“Sekaligus melakukan pemetaan dan pendampingan desa terkait Covid-19,” ujarnya seperti keterangan tertulis yang diterima Kompas.com, Minggu (22/3/2020).
Menteri yang akrab disapa Gus Menteri ini mengaku pihaknya telah me-review dan merevisi Daftar Isian Pelaksanaan Anggaran (DIPA) untuk pengalihan sebagian anggaran pada kegiatan yang berhubungan dengan kebutuhan masyarakat tanpa mengurangi hasil.
Adapun, alokasi dana yang diberikan untuk melawan pandemi tersebut disalurkan melalui dana transfer daerah sebesar Rp 850 triliun.
Dia menerangkan, alokasi ini merupakan arahan Presiden Joko Widodo pada rapat terbatas pada Senin (16/3/2020) agar Dana Desa lebih difokuskan pada program PKT.

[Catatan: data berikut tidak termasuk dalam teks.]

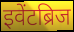
इवेंटब्रिज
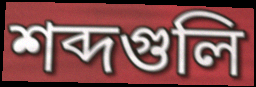
শব্দগুলি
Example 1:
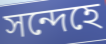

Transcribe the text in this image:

সন্দেহে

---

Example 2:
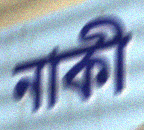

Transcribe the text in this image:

নাকী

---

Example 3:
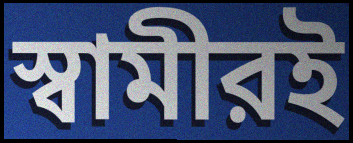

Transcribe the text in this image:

স্বামীরই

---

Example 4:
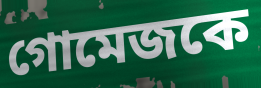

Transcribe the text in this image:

গোমেজকে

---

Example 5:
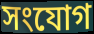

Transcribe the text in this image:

সংযোগ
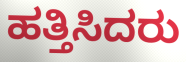
ಹತ್ತಿಸಿದರು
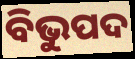
ବିଭୁପଦ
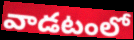
వాడటంలో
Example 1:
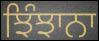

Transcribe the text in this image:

ਝਿੰਝਾਨਾ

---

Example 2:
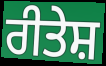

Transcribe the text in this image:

ਰੀਤੇਸ਼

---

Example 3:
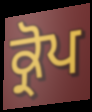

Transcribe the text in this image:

ਕ੍ਰੋਪ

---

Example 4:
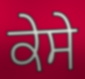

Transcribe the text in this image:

ਕੇਸੇ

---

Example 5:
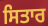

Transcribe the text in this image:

ਸਿਤਾਰ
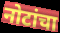
नोटांचा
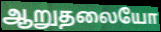
ஆறுதலையோ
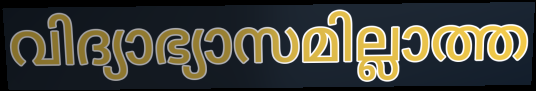
വിദ്യാഭ്യാസമില്ലാത്ത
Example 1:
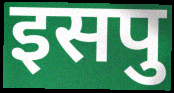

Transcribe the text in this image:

इसपु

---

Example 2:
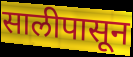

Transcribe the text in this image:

सालीपासून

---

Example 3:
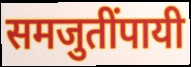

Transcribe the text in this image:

समजुतींपायी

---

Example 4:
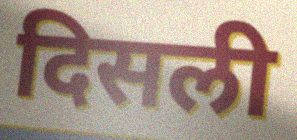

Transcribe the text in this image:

दिसली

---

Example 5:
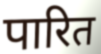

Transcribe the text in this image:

पारित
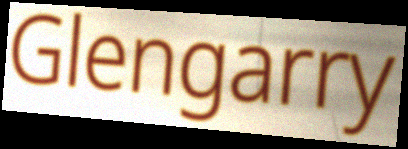
Glengarry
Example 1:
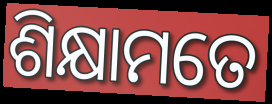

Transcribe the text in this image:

ଶିକ୍ଷାମତେ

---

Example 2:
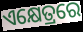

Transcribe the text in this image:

ଏକ୍ଷେତ୍ରରେ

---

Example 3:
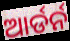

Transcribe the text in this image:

ଆର୍ଡର୍ନ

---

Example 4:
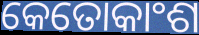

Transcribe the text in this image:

କେତୋକାଂଶ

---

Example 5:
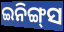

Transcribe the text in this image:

ଇନିଙ୍ଗ୍‌ସ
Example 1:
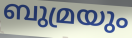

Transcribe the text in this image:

ബുമ്രയും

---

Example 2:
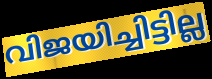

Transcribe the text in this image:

വിജയിച്ചിട്ടില്ല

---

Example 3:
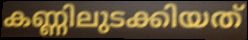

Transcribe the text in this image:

കണ്ണിലുടക്കിയത്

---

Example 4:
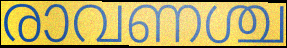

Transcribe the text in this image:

രാവണശ്ച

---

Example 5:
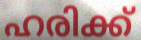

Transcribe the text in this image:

ഹരിക്ക്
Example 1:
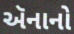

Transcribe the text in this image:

ઍનાનો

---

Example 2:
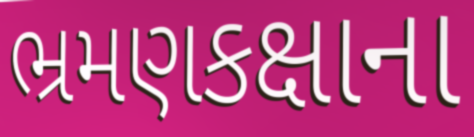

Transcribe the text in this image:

ભ્રમણકક્ષાના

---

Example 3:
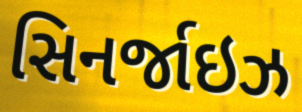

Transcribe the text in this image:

સિનર્જાઇઝ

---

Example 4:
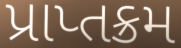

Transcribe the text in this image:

પ્રાપ્તક્રમ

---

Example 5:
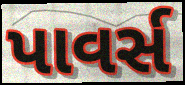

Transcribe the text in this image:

પાવર્સ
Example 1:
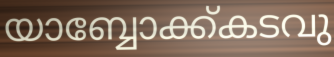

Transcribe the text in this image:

യാബ്ബോക്ക്കടവു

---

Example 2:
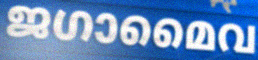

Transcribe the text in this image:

ജഗാമൈവ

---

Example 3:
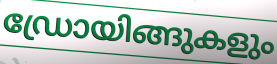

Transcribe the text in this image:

ഡ്രോയിങ്ങുകളും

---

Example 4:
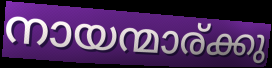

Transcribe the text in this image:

നായന്മാര്ക്കു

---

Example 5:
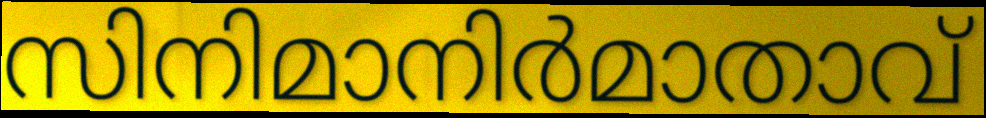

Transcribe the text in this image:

“Untuk level pencegahan, pemerintah desa dapat menggunakan dana untuk mengedukasi masyarakat di wilayahnya seperti kampanyekan pola hidup sehat dan bersih,” katanya.
Pada tahapan selanjutnya, dana desa tetap bisa digunakan untuk penanganan penyebaran Covid-19 ini, tetapi harus disesuaikan dengan kondisi riil di lapangan dan tingkat kebutuhan penanganan.
Dia pun menegaskan, perangkat desa bersama masyarakat bisa mengambil langkah-langkah yang diperlukan untuk pencegahan maupun penanganan virus corona.